In Shenker, a case involving a “cash-out merger,” the Court of Appeals held that, where a decision to sell the corporation has been made, directors of a Maryland corporation owed stockholders common law duties of “candor and good faith efforts to maximize shareholder value.” The Shenker court also held that a claim of a breach of these common law duties may be pursued in a direct stockholder suit, even though MGCL Section 2-405.1(g) prohibits a direct claim by a stockholder for a breach of director duties. Other language of the court in Shenker was also troubling, including the notion that directors have two types of duties: day-to-day managerial duties contained in the MGCL and some other set of undefined duties in the common law in the context of an extraordinary matter. There is nothing in the MGCL to suggest that the statutory standard of conduct applies only to routine matters. In fact, MGCL Section 2-405.1(d) specifically addresses director duties in the context of extraordinary actions such as a change of control of the corporation. However, with no basis in the MGCL, the Shenker court limited the application of Section 2-405.1(d) to hostile takeovers, excluding a negotiated acquisition of control such as in Shenker.

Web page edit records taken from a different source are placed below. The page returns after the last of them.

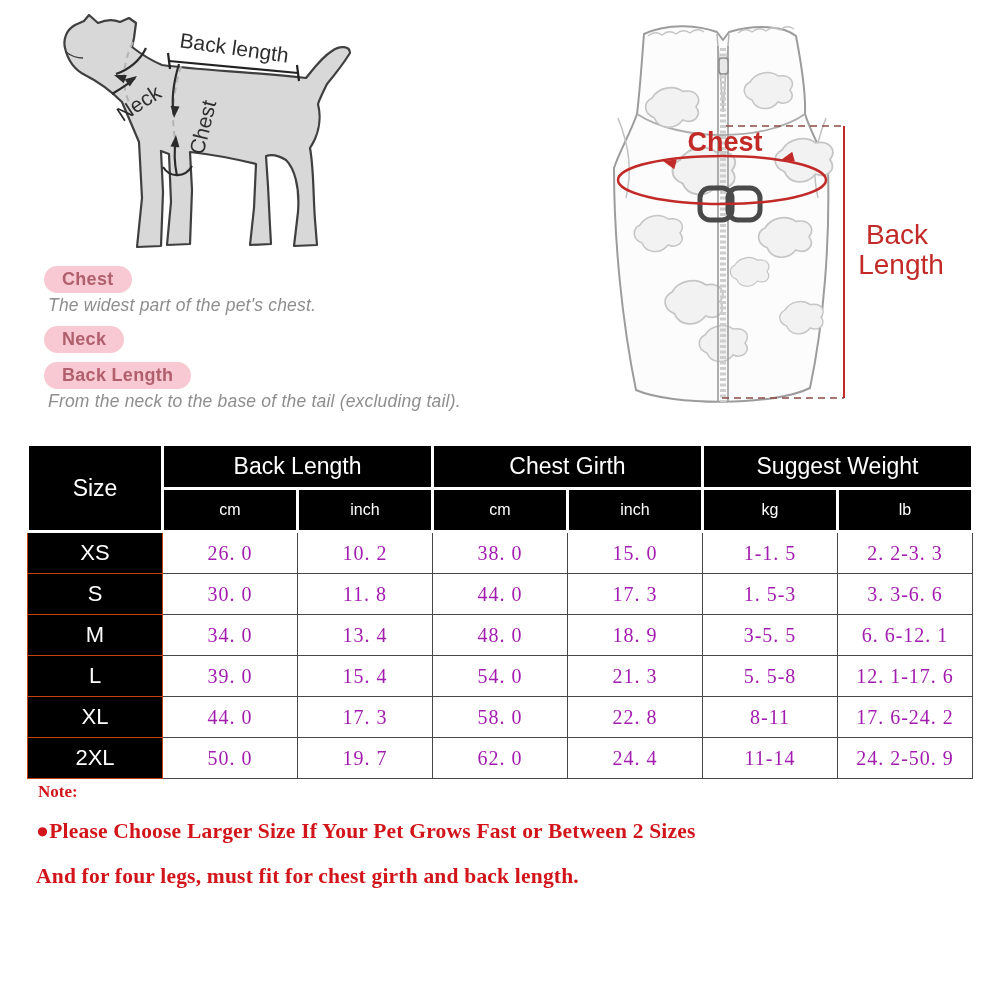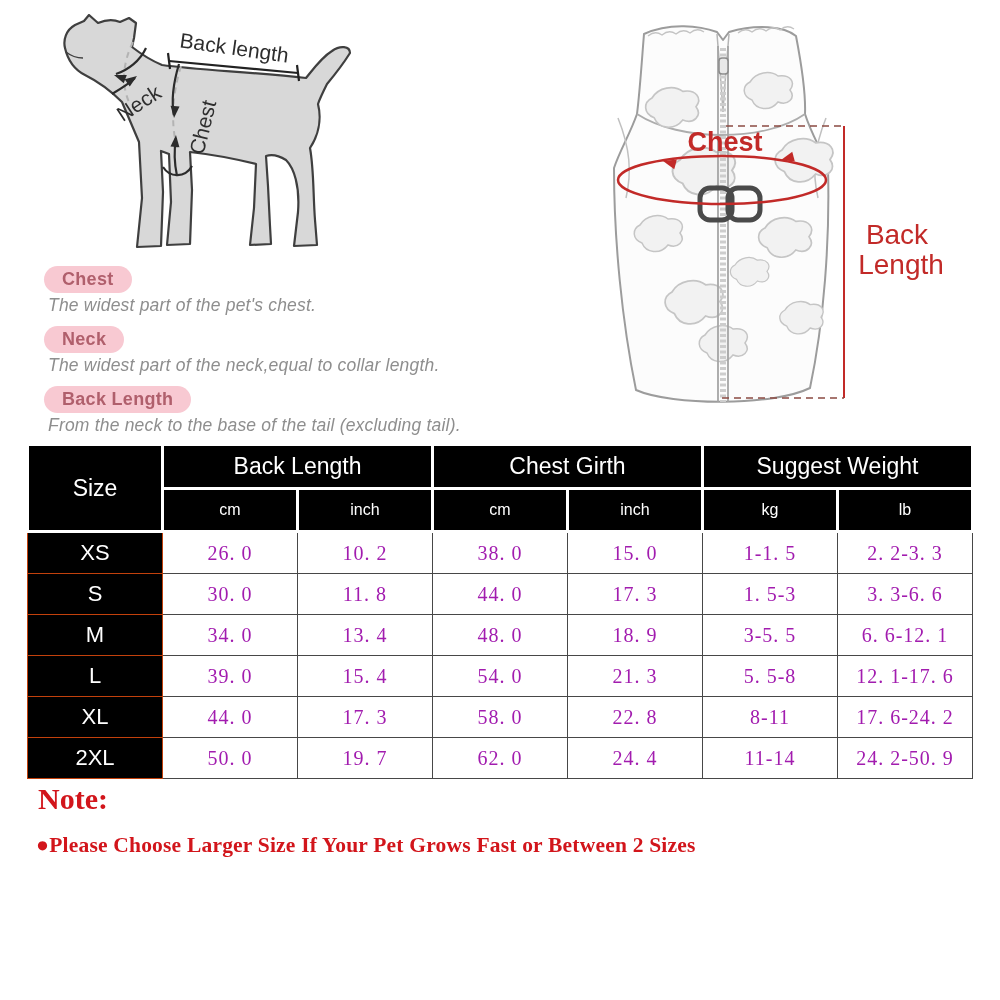"The widest part of the neck,equal" div.def-desc { html: <div>The widest part of the neck,equal to collar length.</div> -> none }
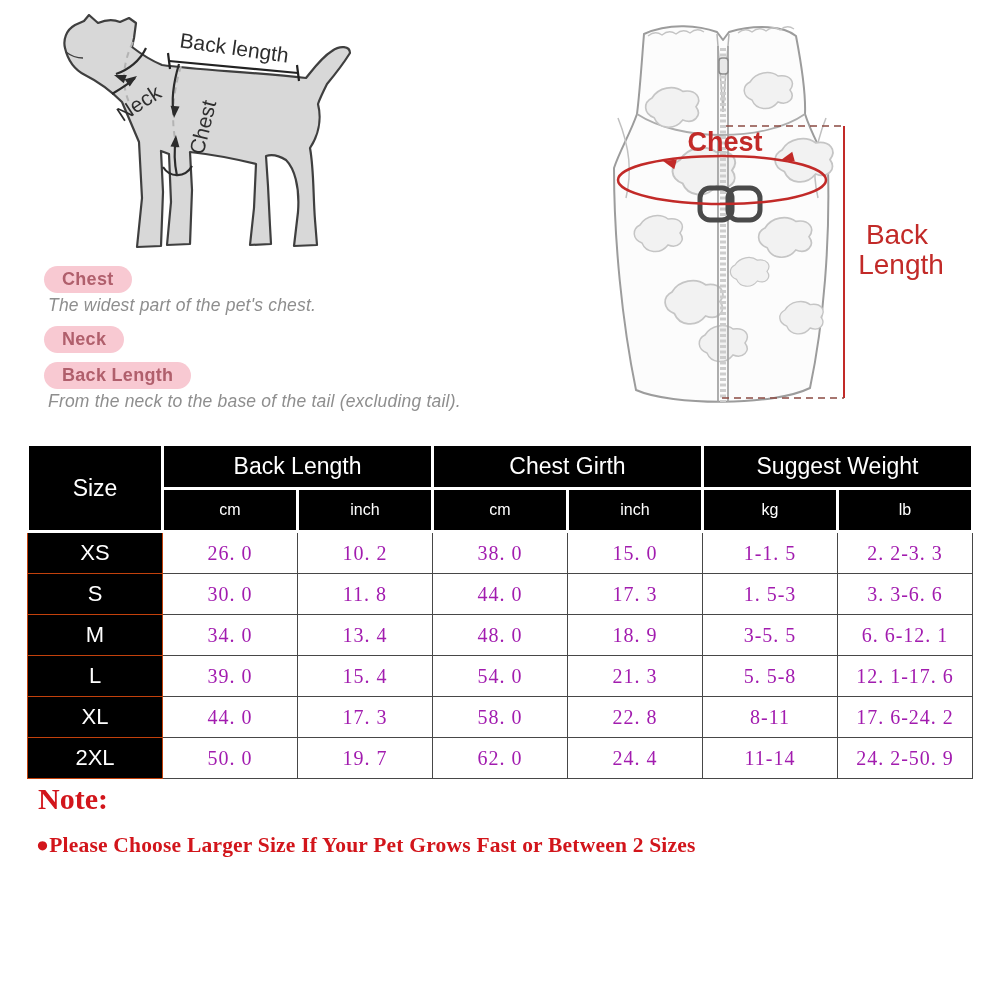"Note:" .notes-title { font-size: 30px -> 17px }
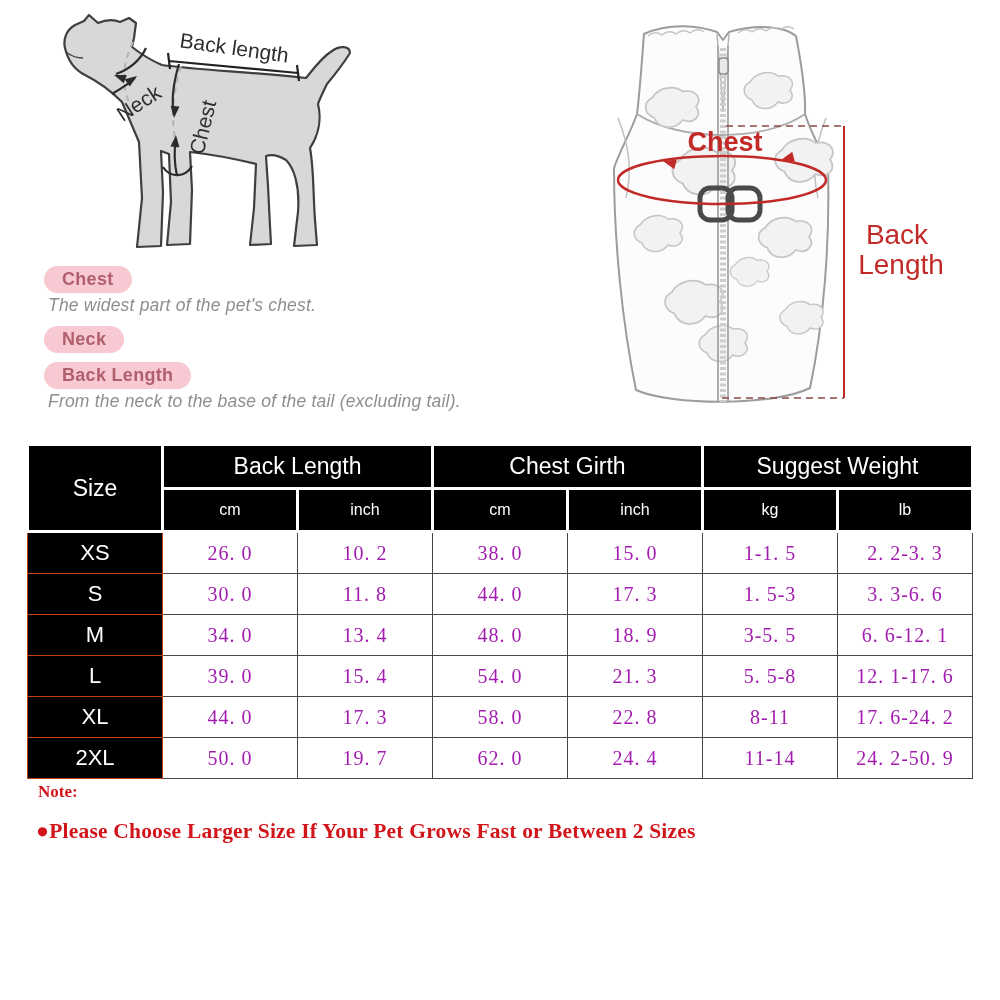"And for four legs, must" div.note-line { html: none -> <div>And for four legs, must fit for chest girth and back length.</div> }
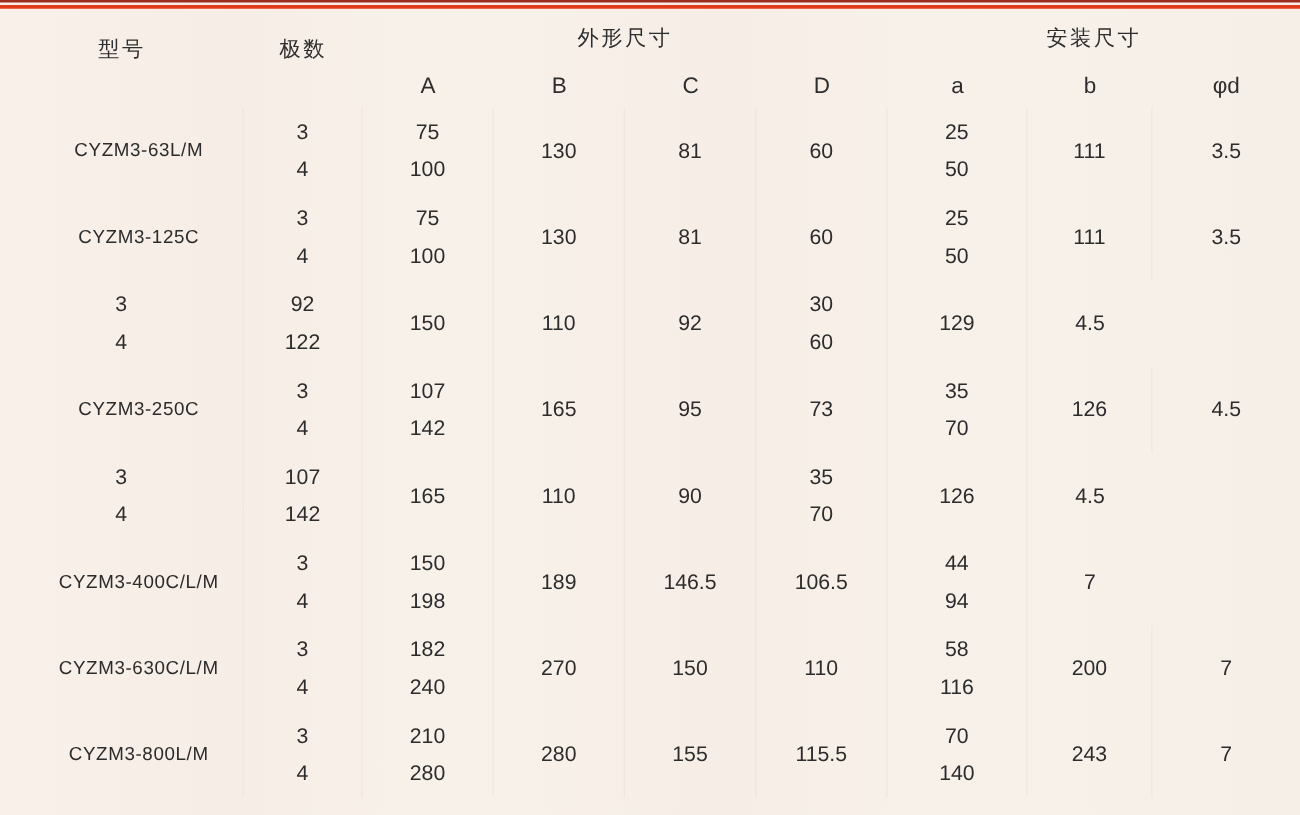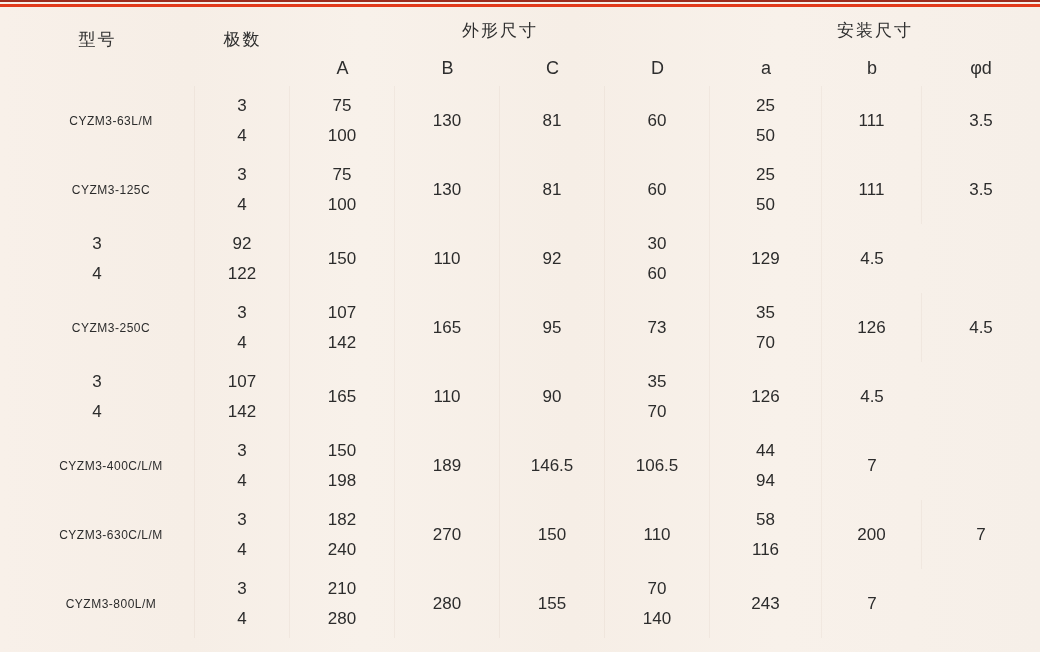"CYZM3-63L/M" .model { font-size: 12px -> 15px }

While plaintiffs’ attempts to broaden the application of Shenker in subsequent litigation have not been successful, and Shenker generally did not affect the advice we provide to directors or trustees regarding their duties in a change of control or otherwise, the 2016 Legislation provides additional clarity regarding director and trustee duties under Maryland law. The legislation confirms that a director must act in accordance with the statutory standard of conduct under Section 2-405.1(a) of the MGCL in all circumstances, both in day-to-day management activities and in extraordinary matters, such as a change of control. The legislation also confirms that the duties of directors are identical in both unsolicited and solicited transactions.

In addition, the 2016 Legislation distinguishes between the “acts” and “duties” of a director. Acts are what a director does as a director, including as a member of a committee of the board of directors, such as overseeing the management of the business and affairs of a corporation and making decisions. Duties are the standard for the performance by a director of those acts: (a) good faith, (b) action in a manner reasonably believed by the director to be in the best interests of the corporation and (c) the care of an ordinarily prudent person in a like position under similar circumstances. It is important to note that these duties apply to each director individually, director by director, and not collectively to the board of directors as a whole.

The 2016 Legislation further amends the MGCL by deleting Section 2-405.1(g), the statutory bar to direct stockholder claims for breach of the statutory standard of conduct. We believe that this statutory prohibition on direct claims contributed to the court’s decision in Shenker to invoke common law director duties paired with a right to bring a direct action for breach of those duties. The result of this amendment should be that a stockholder’s right to sue directly or derivatively for breach of the statutory standard of conduct will be determined under applicable case law, which distinguishes between injury to the corporation (derivative claim available) and injury to the stockholder (derivative claim not available), as was the case prior to the addition of Section 2-405.1(g) in 1999.

The 2016 Legislation also (a) retains the statutory presumption in Section 2-405.1 that any act of a director of a corporation is in accordance with the three-part statutory standard and (b) expands the disclaimer in Section 2-405.1 to provide that “an act of a director of a corporation relating to or affecting [i] an acquisition or a potential acquisition of control of the corporation or [ii] any other transaction or potential transaction involving the corporation may not be subject to a higher duty or greater scrutiny than is applied to any other act of a director.”

Finally, the 2016 Legislation amends the MRL to expand the cross-reference to all subsections of MGCL Section 2-405.1 to clarify that a trustee of a Maryland REIT is generally subject to the same duties as a director of a Maryland corporation.